Even so, a majority of the companies surveyed said they rarely or never calculate return on investment when building a case for information security budgets.

"Return on investment appears to have fallen out of favour as a measure of the effectiveness of information security spending," said Mark Doll, Americas director of Ernst & Young's Security Services division.

"It looks like we need to find a credible alternative to conventional ROI approaches to secure funds for the information security function."

The "2003 Ernst & Young Global Information Security Survey" was conducted over a two-month period in early 2003 and includes responses from more than 1,400 organisations in 66 countries.

Not surprisingly, 90% of the organisations surveyed said that IT security is of high importance to them, with 78% identifying risk reduction as the top factor influencing security spending.

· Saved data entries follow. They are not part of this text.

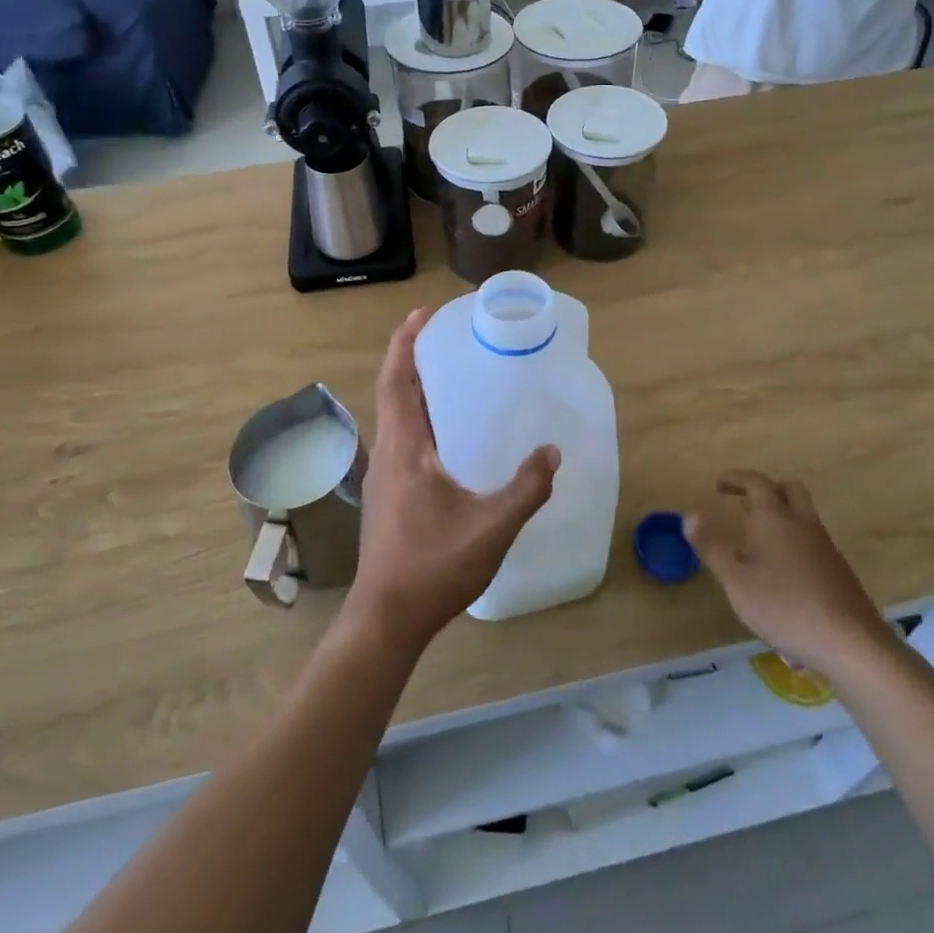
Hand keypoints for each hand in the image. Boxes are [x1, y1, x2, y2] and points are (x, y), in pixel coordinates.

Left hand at [343, 310, 559, 653]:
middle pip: (392, 392)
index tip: (422, 314)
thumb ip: (526, 489)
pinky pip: (400, 440)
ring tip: (448, 377)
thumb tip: (552, 452)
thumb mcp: (492, 528)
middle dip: (412, 358)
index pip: (397, 381)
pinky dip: (417, 419)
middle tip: (444, 338)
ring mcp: (381, 477)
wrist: (386, 619)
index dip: (406, 343)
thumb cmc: (433, 568)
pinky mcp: (384, 496)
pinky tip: (446, 436)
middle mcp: (386, 454)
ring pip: (393, 418)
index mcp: (405, 450)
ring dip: (413, 389)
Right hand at [686, 471, 897, 677]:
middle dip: (765, 490)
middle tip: (743, 504)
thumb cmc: (785, 607)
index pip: (756, 482)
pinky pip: (811, 540)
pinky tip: (780, 572)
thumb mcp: (736, 580)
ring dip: (779, 516)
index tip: (719, 484)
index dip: (736, 478)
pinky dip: (792, 540)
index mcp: (775, 518)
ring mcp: (825, 546)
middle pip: (789, 489)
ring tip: (755, 539)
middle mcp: (803, 523)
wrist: (851, 644)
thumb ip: (712, 547)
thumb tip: (690, 516)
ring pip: (802, 515)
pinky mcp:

Even so, information security managers are having a hard time explaining the importance of IT security to overall business needs, the survey showed. "There's a clear disconnection between what organisations define as a major business objective - protecting their information resources - and where they allocate funding," Doll said.

For instance, onlu just over half of those surveyed said their IT security spending was either completely or closely aligned with business needs. More than 34% of organisations rated themselves as less than adequate in their ability to determine whether their systems are under attack, whereas more than a third said their ability to respond to incidents was inadequate.

Doll said that many executives focus on well-publicised security issues such as viruses and malicious hackers when they should be looking into less obvious threats, such as disgruntled employees, network links to partners with untrustworthy systems, hardware thefts and insecure wireless access used by employees.

"These factors can not only cause serious information security damage, but also severely damage a company's reputation," he said.

The bulk of security spending at most companies continues to be on technology products, with far less attention being paid to employee awareness and training issues, the survey revealed.

Only 29% of those surveyed listed employee awareness and training as a top area of IT security spending.

The results suggested the need for companies to communicate information security needs in terms that are meaningful to business stakeholders and to align security and business needs more closely, New York-based Ernst & Young said.